Kapitel 2, Vers 26

Deutsche Übersetzung:

Das Mittel, avidya zu überwinden, ist viveka kyhati (ungebrochenes Unterscheidungsvermögen).

Sanskrit Text:

viveka-khyātir-aviplavā hānopāyaḥ ||26||

विवेकख्यातिरविप्लवा हानोपायः ॥२६॥

viveka khyatir aviplava hanopayah ||26||

Wort-für-Wort-Übersetzung:

  • viveka = Unterscheidungskraft, Differenzierung, Auseinanderhalten
  • khyāti = Erkenntnis, Begreifen
  • a-viplava = ununterbrochen, ständig, gerichtet
  • hāna = Ziel, Ende
  • upāya = Mittel
  • hanopāya = Mittel zum Ziel

Kommentar

Viveka kyati ist mehr als Unterscheidungsvermögen, es ist die Lebenseinstellung des Unterscheidungsvermögens, andauerndes Unterscheidungsvermögen.

Patanjali meint hier die Unterscheidung zwischen purusha und prakriti. Es ist die ständige Unterscheidung zwischen dem, was ich wirklich bin, dem Objekt des Sehens und dem Instrument der Wahrnehmung (Körper und Geist). Ich bin das Bewußtsein. Gedanken, Gefühle und Bilder sind die Instrumente der Wahrnehmung, und das Äußere ist das Wahrgenommene, das Objekt. Wenn ich mich also zum Beispiel ärgere, dann weiß ich, mein eigentliches Ich ist davon unberührt. Ich kann feststellen, der Ärger ist eine Manifestation des Instruments der Wahrnehmung, eben meines Geistes, und er beruht darauf, daß bestimmte äußere wahrgenommene Sachen nicht so sind, wie das Instrument der Wahrnehmung es gerne hätte. Sich dessen immer bewußt zu sein, diese Unterscheidung zu machen, das ist dieses viveka kyati, das Patanjali hier beschreibt.

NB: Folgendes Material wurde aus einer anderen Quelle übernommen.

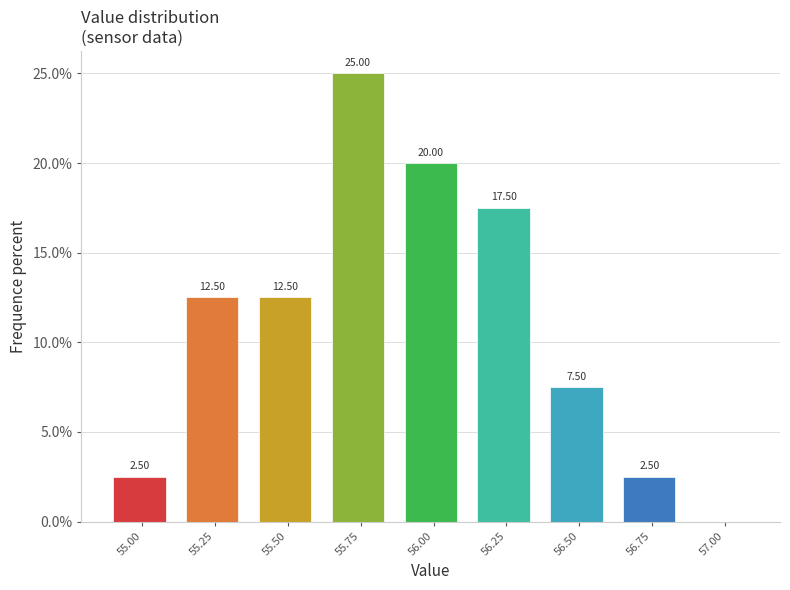

What is the sum of the values at 55.00 and 55.25?

15.0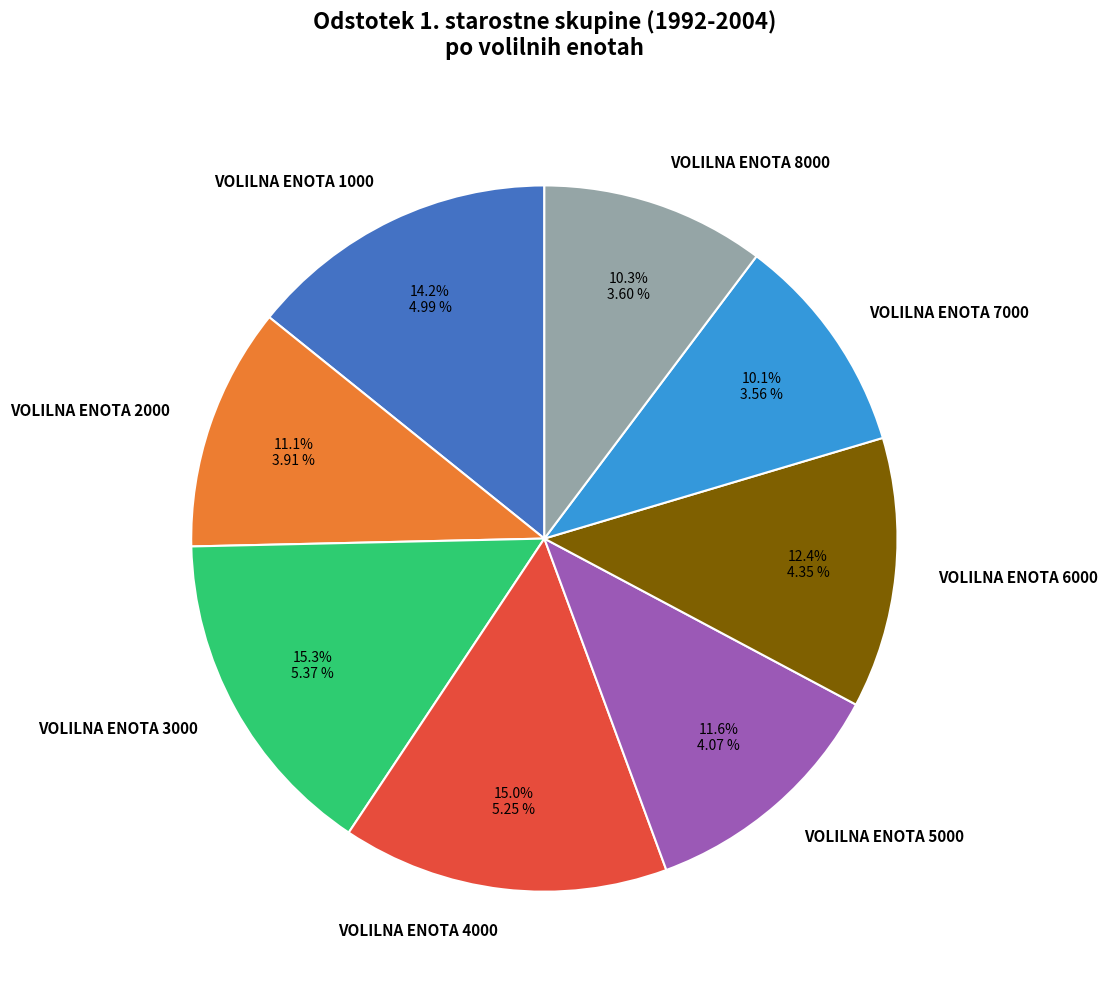

The VOLILNA ENOTA 4000 slice represents 15% of the pie. True or false?

True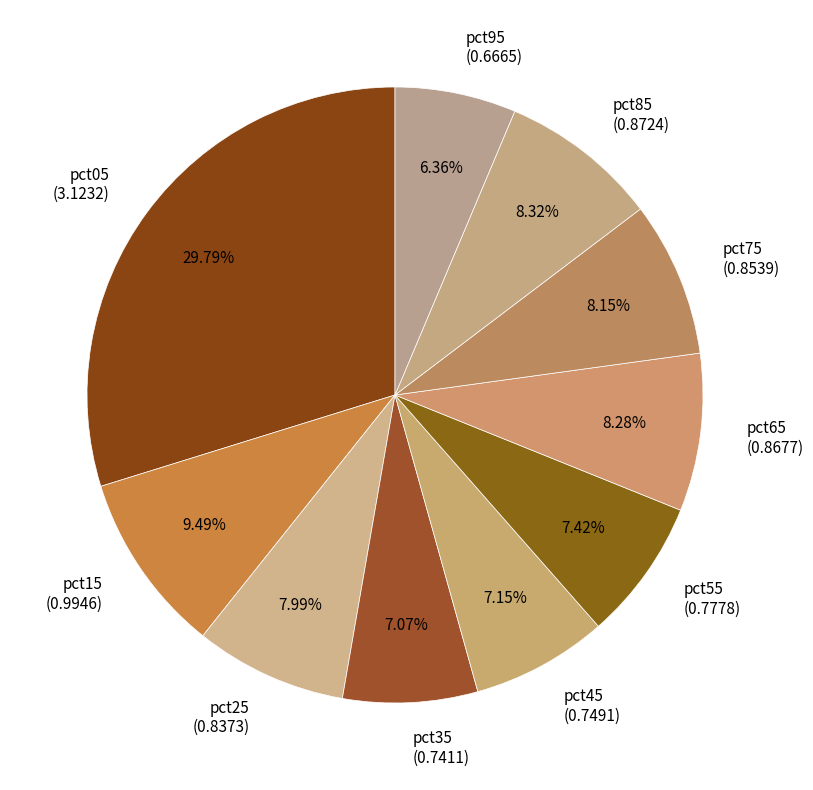

Which category has the smallest portion of the pie?

pct95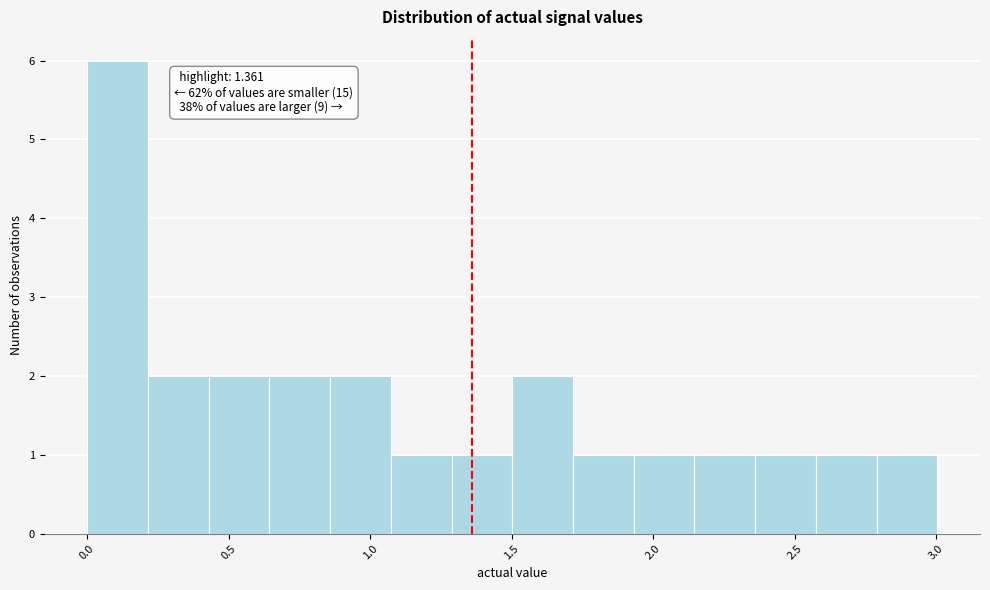

Which range on the x-axis has the tallest bar?

0.00 to 0.20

Es gibt natürlich noch eine andere Unterscheidungskraft, eine relative viveka. Das ist die Unterscheidung zwischen dem wahren Glück und dem Leid, zwischen dem, was uns zum Glück führt und was zum Leid, was ewig ist und was vergänglich u.s.w.

Im samkhya-System gilt viveka kyati als das Mittel schlechthin, avidya zu zerstören. Es gibt auch Methoden, wie wir viveka schärfen können, zum Beispiel die sakshi-bhav-Techniken des Beobachtens, wo wir lernen, etwas wahrzunehmen und zu beobachten, zum Beispiel ein Gefühl, einen Gedanken, ein Geräusch, und gleichzeitig feststellen: Ich bin nicht das Wahrgenommene. Allmählich stellen wir fest: Ich bin der Beobachter, ich bin nicht das Beobachtbare. Die vipassanaMeditation, die Beobachtungsmeditation der Buddhisten, ist eigentlich keine urbuddhistische Methode, sondern sie ist als sakshi bhav im Yoga schon lange vorher bekannt. Das umfaßt sowohl eine Meditationstechnik als auch eine Lebenseinstellung wie auch Unterscheidungskraft in jeder Situation. Wenn wir uns darin wieder und wieder üben, verliert sich langsam diese Bindung an die prakriti. Man beobachtet und erkennt, hier ist ein Mensch, der denkt, handelt, fühlt, aber das ist nicht mein wahres Ich. Ich bin das Bewußtsein dahinter, der Beobachter. Man kann auch sagen, ich bin etwas anderes als dieser Körper. Ich bin jemand anders als diese Gedanken und diese Gefühle, denn die kann ich alle wahrnehmen. Das kann man schulen und mit der Zeit immer mehr fühlen. So kommen wir zur Befreiung. Ein Selbstverwirklichter lebt ständig in diesem Bewußtsein.

Hier könnten die Aphorismen des Patanjali eigentlich zu Ende sein. Er hat uns bis hierher schon so viel beigebracht. Jetzt macht er es uns noch einfacher, mindestens bis zum Ende des 2. Kapitels, wo er leichtere, konkretere und praktischere Techniken gibt. Denn jetzt folgen die acht Stufen des Raja Yoga, die ashtangas.